The Walt Disney Image Problem
Last weekend, The Guardian published a long-ish piece on Philip Glass’s soon-to-debut opera The Perfect American based on the novel of the same name by Peter Stephan Jungk. The book (and it appears the opera, too) is a veritable checklist of accusations that have been leveled against Walt Disney throughout the years: he was a McCarthyite, a racist, a misogynist, an anti-Semite, a megalomaniac. It manages to come up with new fictional flaws too, like philandering and incestuous obsession with his daughters.
Jungk’s book has been described by Walt Disney biographer Michael Barrier as “infantile” and “wretched.” That is perhaps why the Guardian reported that the Disney company called Glass to ask him not to work on the opera. The article also says that the finished opera was submitted to the Disney Studios for consideration, and there was no response. Jungk, the author of the book, said that he interpreted the company’s lack of response as “a green light.”
Glass says that despite all the negative (and untrue) traits the opera attaches to Walt, his intentions were noble:
“When I started out, people thought I was going to laugh at him. But I see Walt Disney as an icon of modernity, a man able to build bridges between highbrow culture and popular culture; just like Leonard Bernstein, who could jump from a Broadway musical to a Mahler cycle.”
To me, the opera is representative of a bigger problem faced by the Disney company, and that is that the company has been unable to present an alternative narrative to the perpetual vilification of Walt Disney in contemporary pop culture. The lack of honest and easy-to-access information about Walt is precisely why a majority of teens and twenty-somethings today have a wildly distorted and inaccurate view of Walt Disney, the man.
The Disney company could do much more to humanize the founder of their company. Instead the company has taken the tactical approach that its founder must be deified. In response, they build statues of Walt using every conceivable material that is known to mankind, from bronze to Tom Hanks.
These statues end up being as one-dimensional and untrue as the negative portrayals. Today’s generation is too savvy to accept an image of Walt Disney as an irreproachable god-like entity, and so they seek their truth elsewhere. It is through this cycle that the Disney company continues to lose control over its founder’s image.
Disney animator and director Ward Kimball, the subject of my own as-yet-unpublished biography, rebelled in his own idiosyncratic fashion against the Disney company’s deification of Walt, which he felt diminished the man’s accomplishments and tainted his legacy. Ward never censored himself when he was asked to speak about Walt Disney at public functions. He made sure to incorporate stories about honest human interactions with Walt, of which he had more of than almost any other artist who worked at the company. In Ward’s stories, Walt may have used a cuss word and he may have just walked out of the bathroom after taking a shit, but he was a human being who people could recognize, understand, and most importantly, admire.

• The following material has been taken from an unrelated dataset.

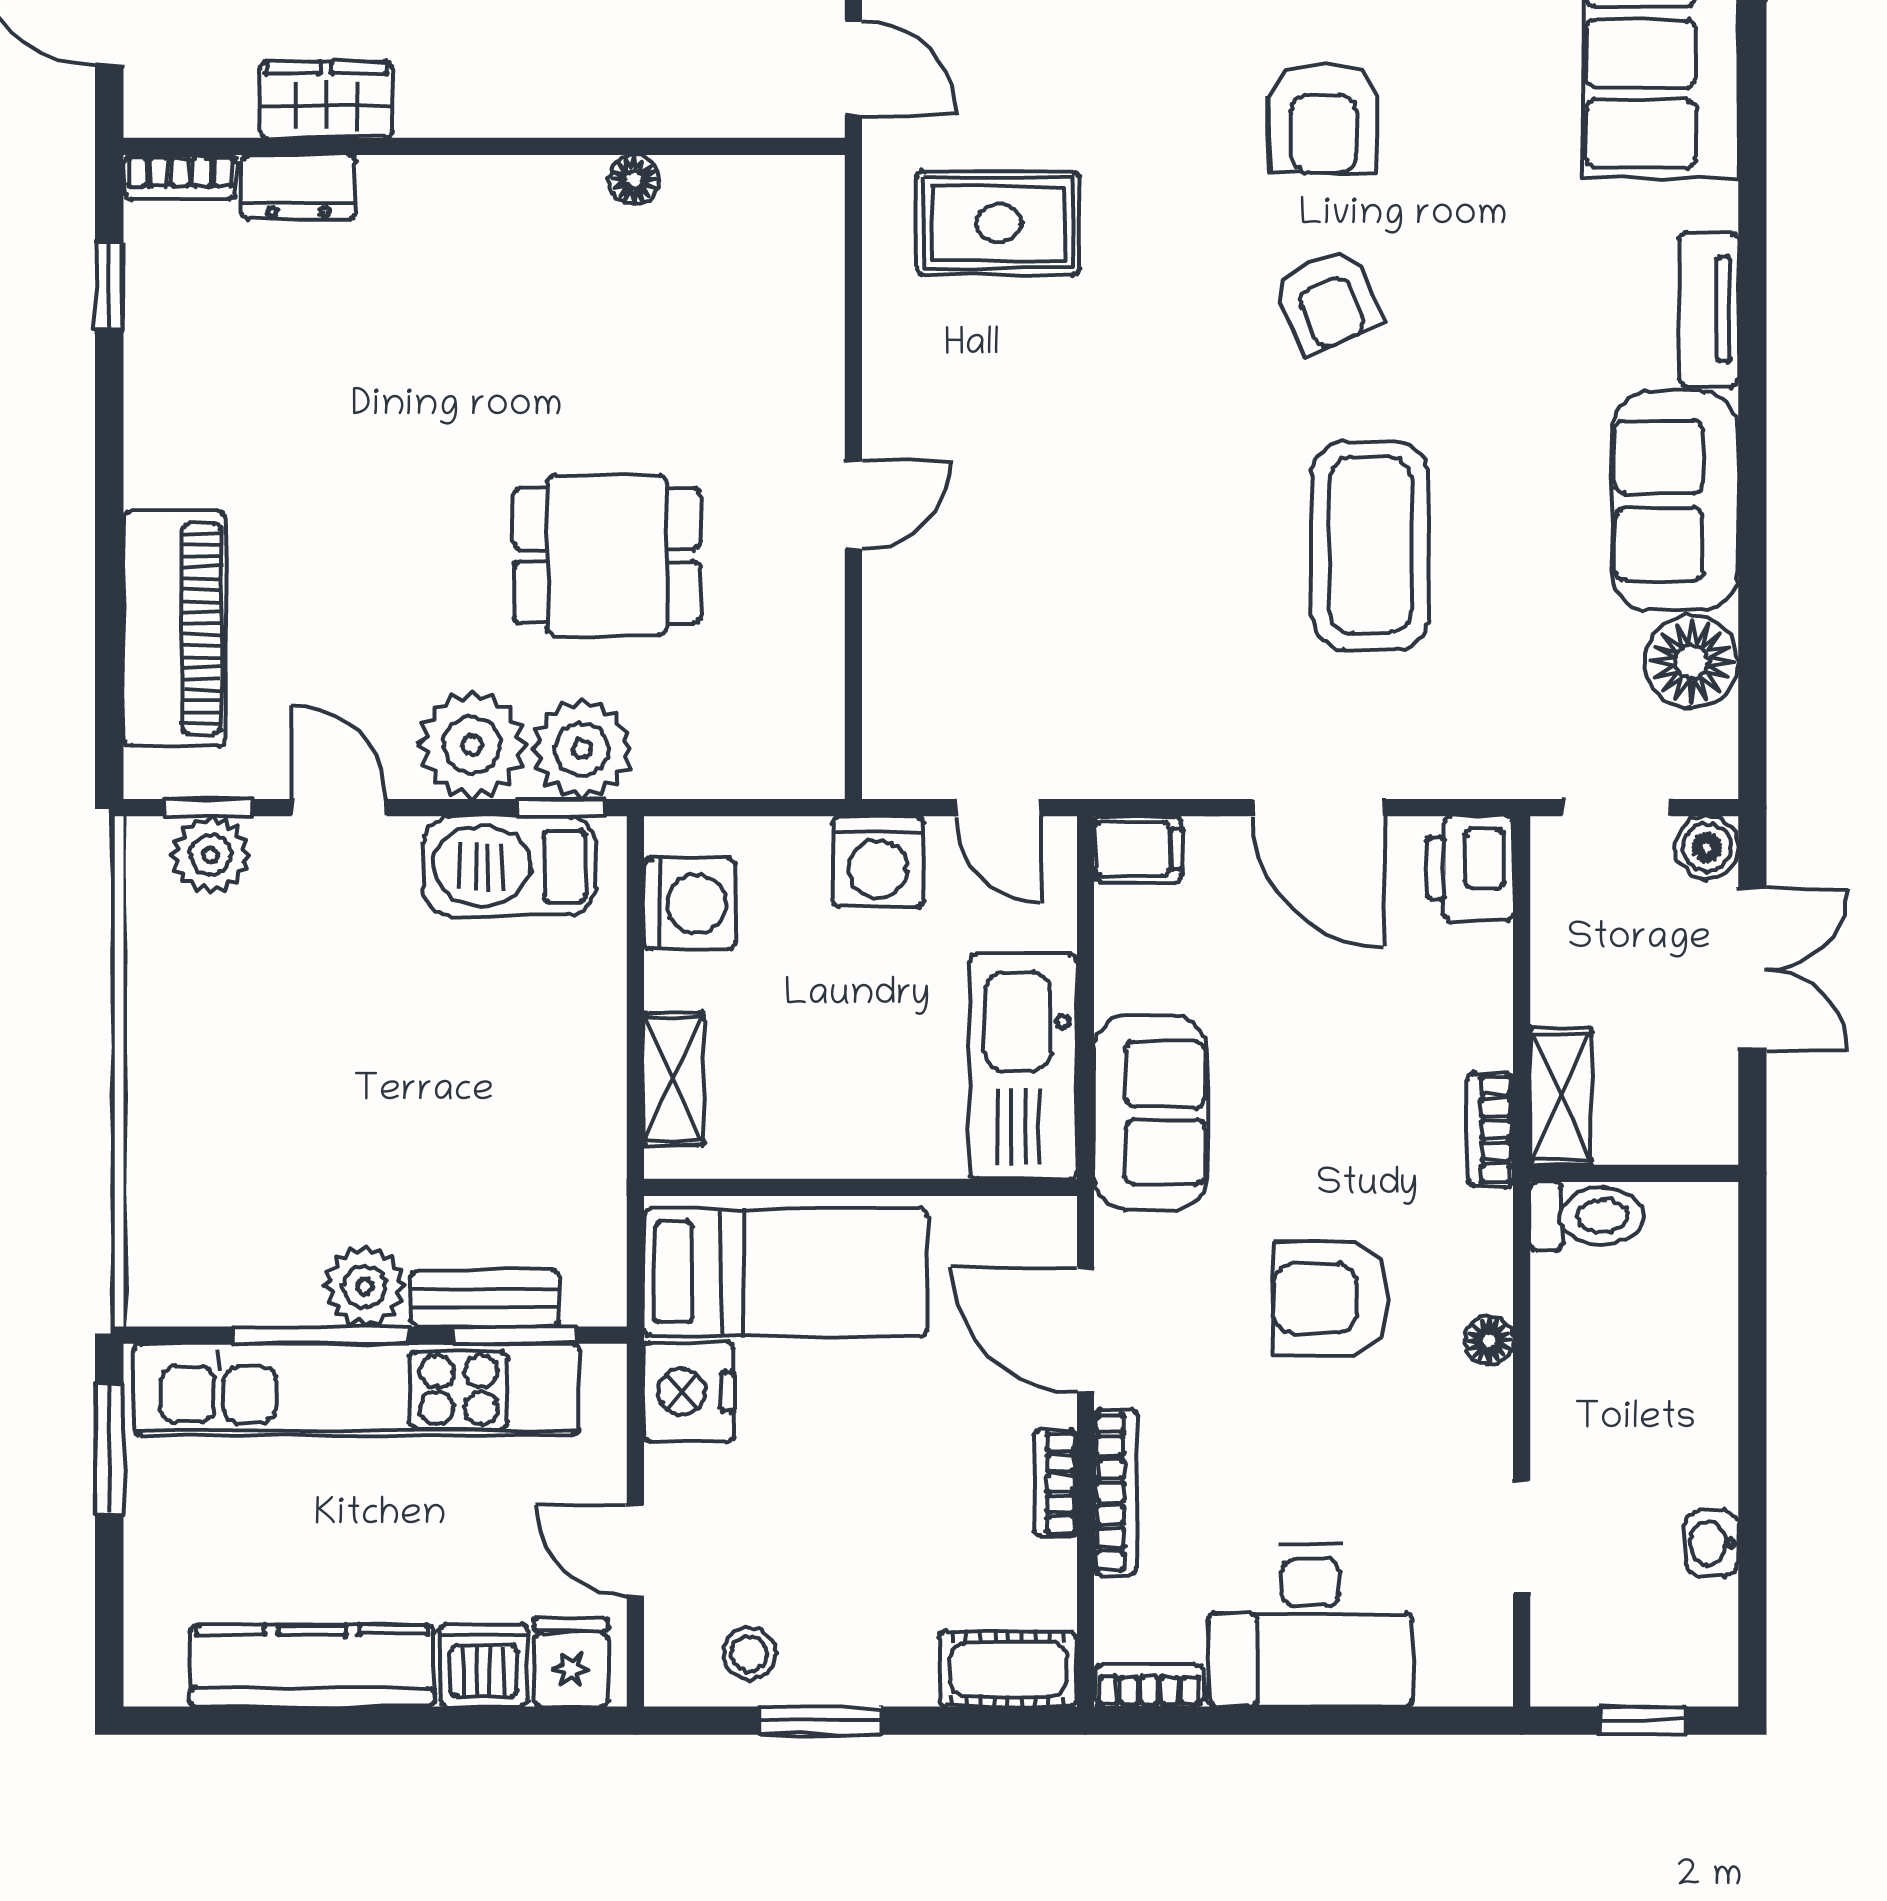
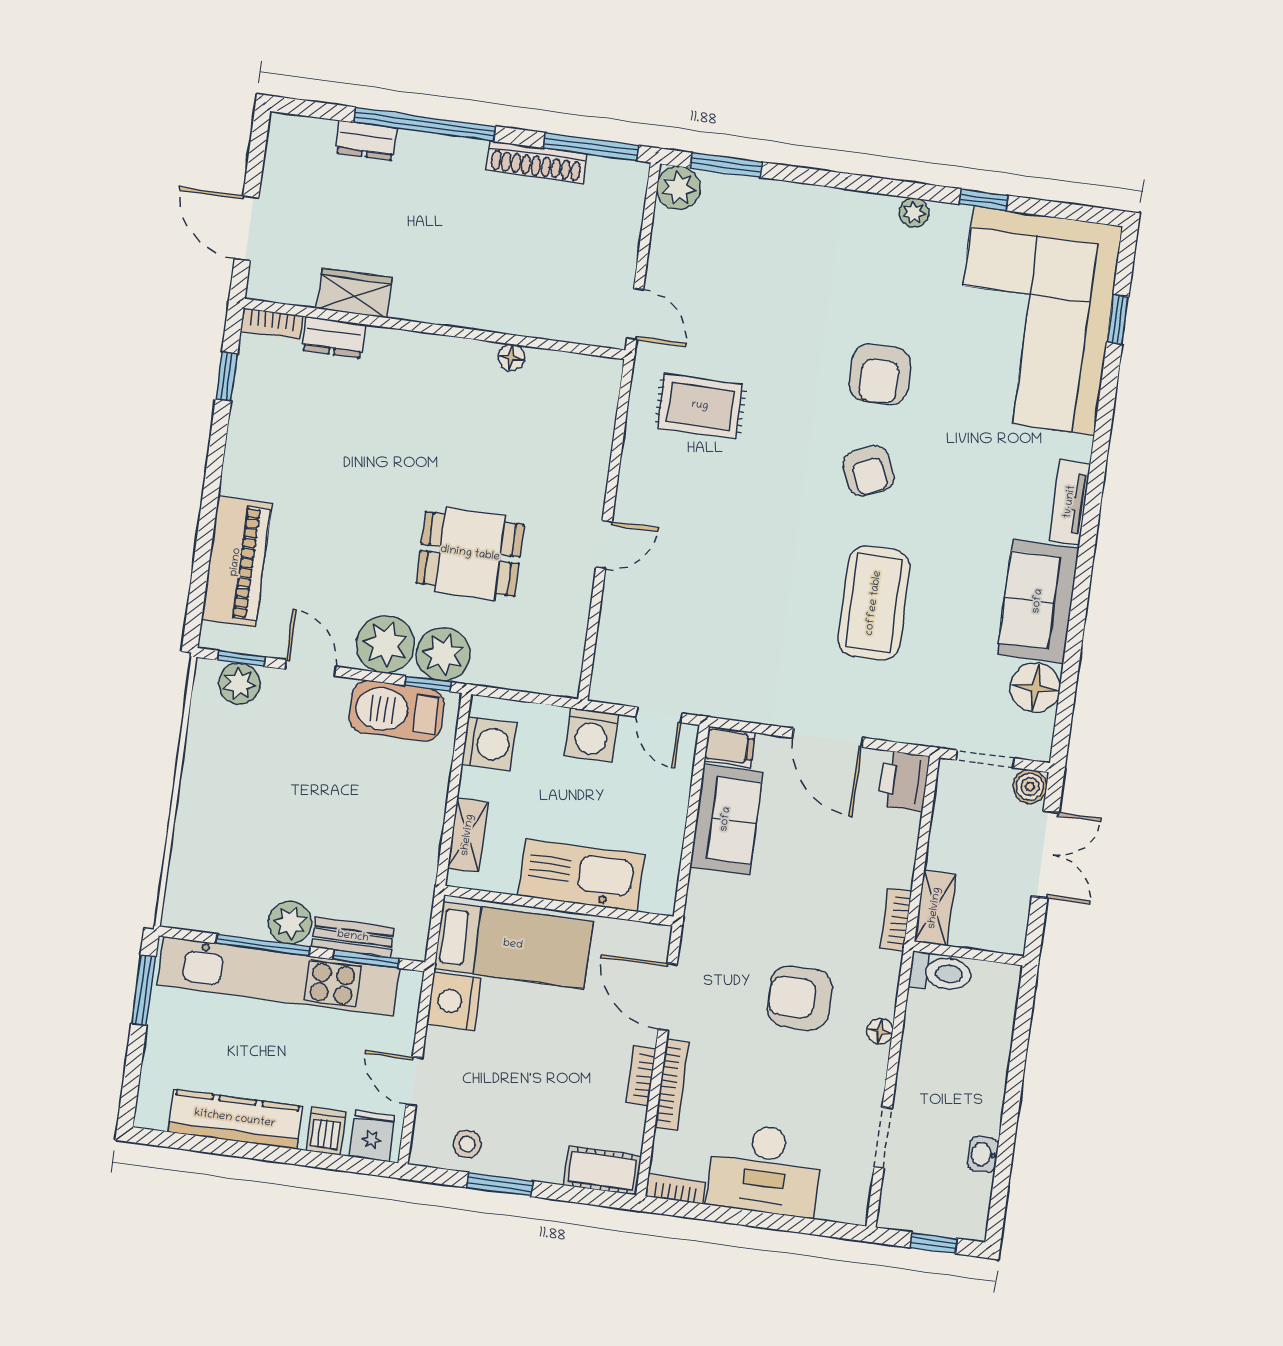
kitchen sink: (1023, 1067) -> (581, 875), moved, turned 90
sofa: (1150, 1113) -> (726, 819), moved
dishwasher: (484, 1665) -> (326, 1131), width x0.73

The Disney family-operated Walt Disney Family Museum, in its own way, does a great job of humanizing the founder of the company. However, the museum is not a panacea for Walt’s image problem because its impact is limited to tourists and Disney fans. It cannot combat the steady stream of misinformation about Walt from mainstream cultural sources like Family Guy and Saturday Night Live.
The Disney company itself, with its vast media reach, is in the best position to rehabilitate the image of its founder and offer a counterimage to the flood of negative portrayals of its founder. A good first step would be to acknowledge the fact that Walt Disney wasn’t a god, but a human being.